*Dataset entries*.
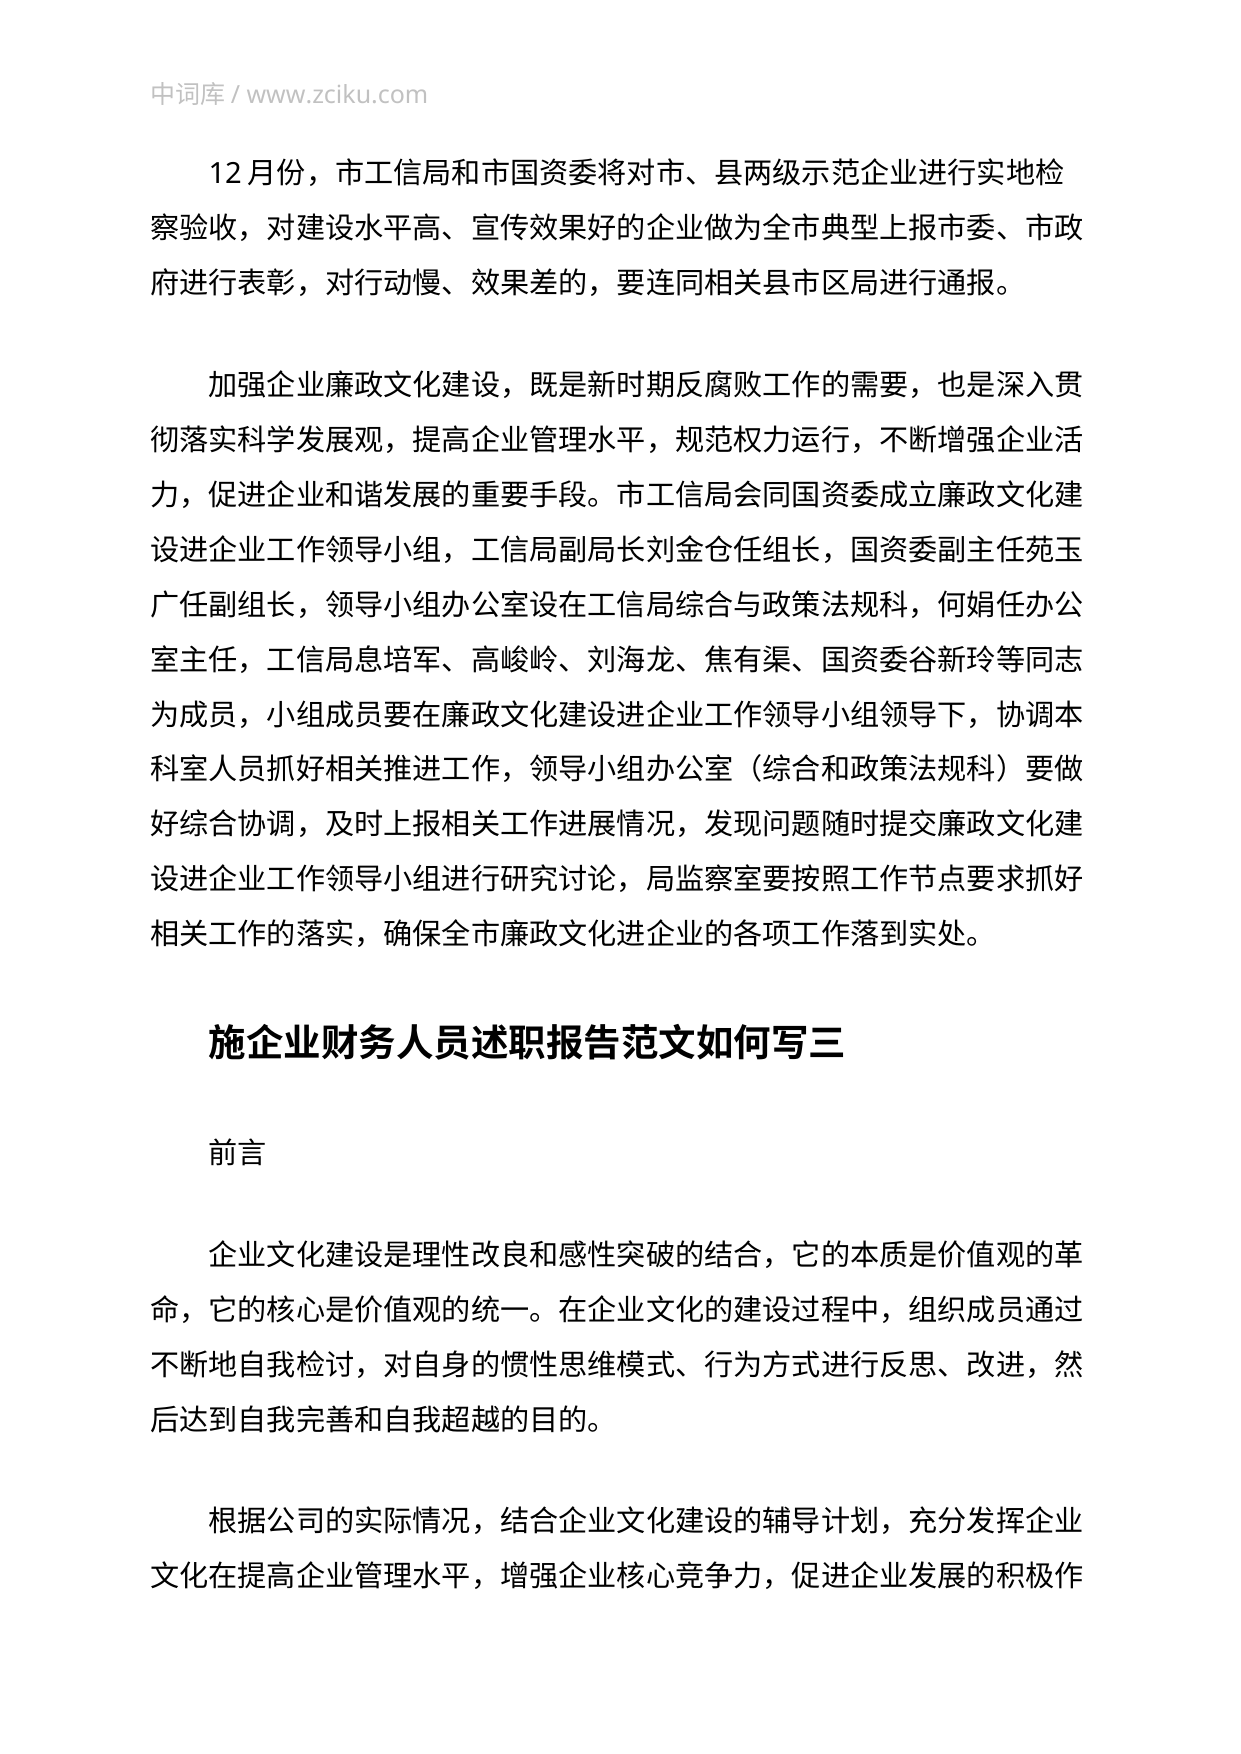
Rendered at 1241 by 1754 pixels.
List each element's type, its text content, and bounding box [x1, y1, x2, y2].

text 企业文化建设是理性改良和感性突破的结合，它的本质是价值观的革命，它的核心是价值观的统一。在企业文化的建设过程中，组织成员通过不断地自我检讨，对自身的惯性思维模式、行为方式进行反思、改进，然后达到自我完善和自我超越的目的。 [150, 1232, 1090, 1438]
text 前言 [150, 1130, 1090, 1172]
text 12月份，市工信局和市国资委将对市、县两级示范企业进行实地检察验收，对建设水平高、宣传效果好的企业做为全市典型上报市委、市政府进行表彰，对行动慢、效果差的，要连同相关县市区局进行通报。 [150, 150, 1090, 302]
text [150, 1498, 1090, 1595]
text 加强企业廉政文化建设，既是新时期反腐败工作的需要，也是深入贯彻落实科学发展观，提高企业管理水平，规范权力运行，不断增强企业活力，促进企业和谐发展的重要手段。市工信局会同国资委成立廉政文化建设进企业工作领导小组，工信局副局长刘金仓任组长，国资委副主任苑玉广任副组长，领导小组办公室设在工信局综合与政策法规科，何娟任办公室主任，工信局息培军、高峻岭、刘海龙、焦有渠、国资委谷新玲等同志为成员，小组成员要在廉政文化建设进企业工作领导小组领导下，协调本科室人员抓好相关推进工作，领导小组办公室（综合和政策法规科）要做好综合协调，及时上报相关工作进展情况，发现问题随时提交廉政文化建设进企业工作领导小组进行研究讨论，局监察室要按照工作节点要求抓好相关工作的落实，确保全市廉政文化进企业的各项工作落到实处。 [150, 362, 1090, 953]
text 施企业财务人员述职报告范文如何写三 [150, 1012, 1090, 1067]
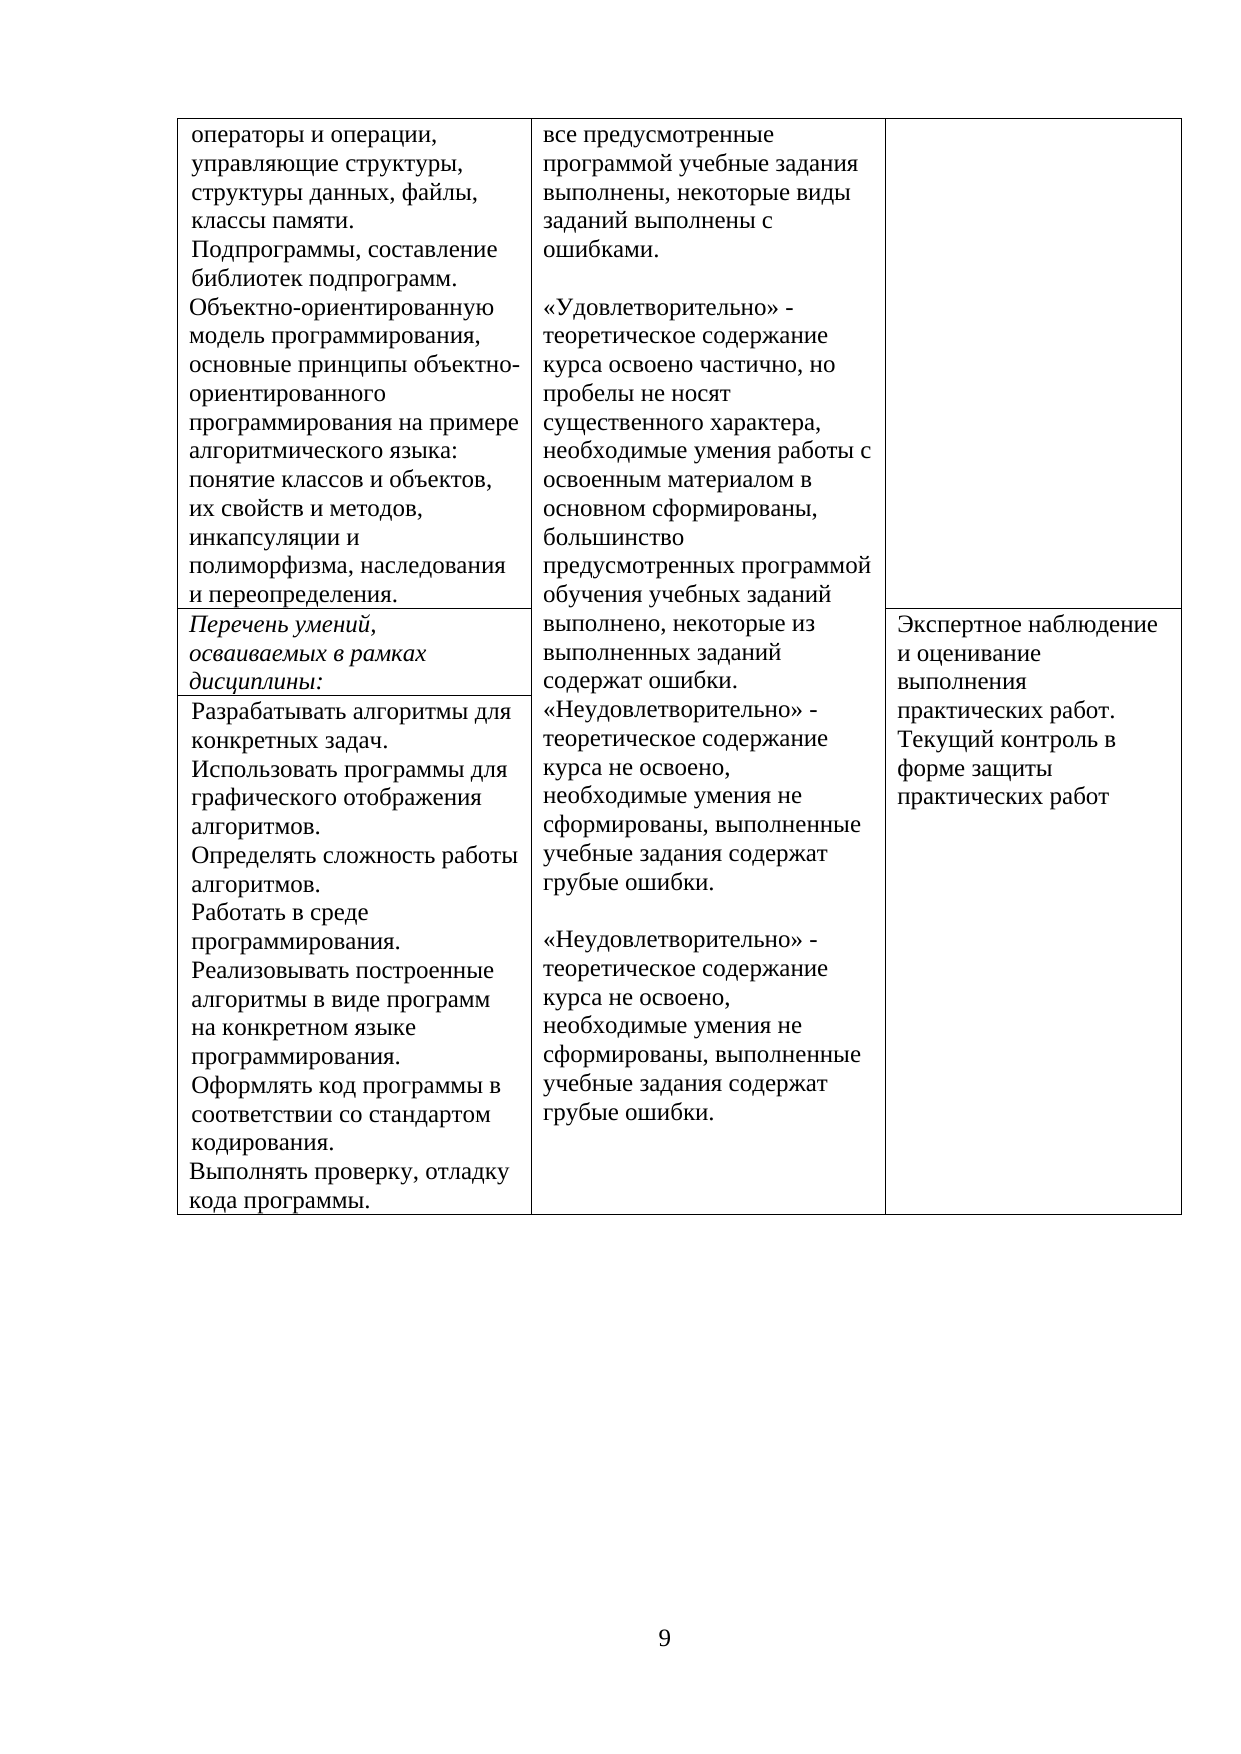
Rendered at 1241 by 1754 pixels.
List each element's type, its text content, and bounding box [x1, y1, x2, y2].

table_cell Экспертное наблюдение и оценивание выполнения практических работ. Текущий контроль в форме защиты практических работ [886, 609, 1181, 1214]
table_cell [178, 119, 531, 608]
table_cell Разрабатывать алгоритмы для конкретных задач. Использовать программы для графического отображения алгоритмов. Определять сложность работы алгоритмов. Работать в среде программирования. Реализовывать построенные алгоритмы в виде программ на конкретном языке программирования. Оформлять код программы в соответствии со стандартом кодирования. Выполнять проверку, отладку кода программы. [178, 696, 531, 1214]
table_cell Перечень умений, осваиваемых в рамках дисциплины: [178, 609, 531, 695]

*JOB ITEM*. Every line of the data above is to be set down word for word, with the pictures left out.

*EXERCISE RESULT*.
Rendered at 1241 by 1754 pixels.
List each element's type, its text content, and bounding box [x1, y1, x2, y2].

text 企业文化建设是理性改良和感性突破的结合，它的本质是价值观的革命，它的核心是价值观的统一。在企业文化的建设过程中，组织成员通过不断地自我检讨，对自身的惯性思维模式、行为方式进行反思、改进，然后达到自我完善和自我超越的目的。 [150, 1232, 1090, 1438]
text 前言 [150, 1130, 1090, 1172]
text 12月份，市工信局和市国资委将对市、县两级示范企业进行实地检察验收，对建设水平高、宣传效果好的企业做为全市典型上报市委、市政府进行表彰，对行动慢、效果差的，要连同相关县市区局进行通报。 [150, 150, 1090, 302]
text [150, 1498, 1090, 1595]
text 加强企业廉政文化建设，既是新时期反腐败工作的需要，也是深入贯彻落实科学发展观，提高企业管理水平，规范权力运行，不断增强企业活力，促进企业和谐发展的重要手段。市工信局会同国资委成立廉政文化建设进企业工作领导小组，工信局副局长刘金仓任组长，国资委副主任苑玉广任副组长，领导小组办公室设在工信局综合与政策法规科，何娟任办公室主任，工信局息培军、高峻岭、刘海龙、焦有渠、国资委谷新玲等同志为成员，小组成员要在廉政文化建设进企业工作领导小组领导下，协调本科室人员抓好相关推进工作，领导小组办公室（综合和政策法规科）要做好综合协调，及时上报相关工作进展情况，发现问题随时提交廉政文化建设进企业工作领导小组进行研究讨论，局监察室要按照工作节点要求抓好相关工作的落实，确保全市廉政文化进企业的各项工作落到实处。 [150, 362, 1090, 953]
text 施企业财务人员述职报告范文如何写三 [150, 1012, 1090, 1067]
Rendered at 1241 by 1754 pixels.
List each element's type, its text content, and bounding box [x1, y1, x2, y2].

table_cell Экспертное наблюдение и оценивание выполнения практических работ. Текущий контроль в форме защиты практических работ [886, 609, 1181, 1214]
table_cell [178, 119, 531, 608]
table_cell Разрабатывать алгоритмы для конкретных задач. Использовать программы для графического отображения алгоритмов. Определять сложность работы алгоритмов. Работать в среде программирования. Реализовывать построенные алгоритмы в виде программ на конкретном языке программирования. Оформлять код программы в соответствии со стандартом кодирования. Выполнять проверку, отладку кода программы. [178, 696, 531, 1214]
table_cell Перечень умений, осваиваемых в рамках дисциплины: [178, 609, 531, 695]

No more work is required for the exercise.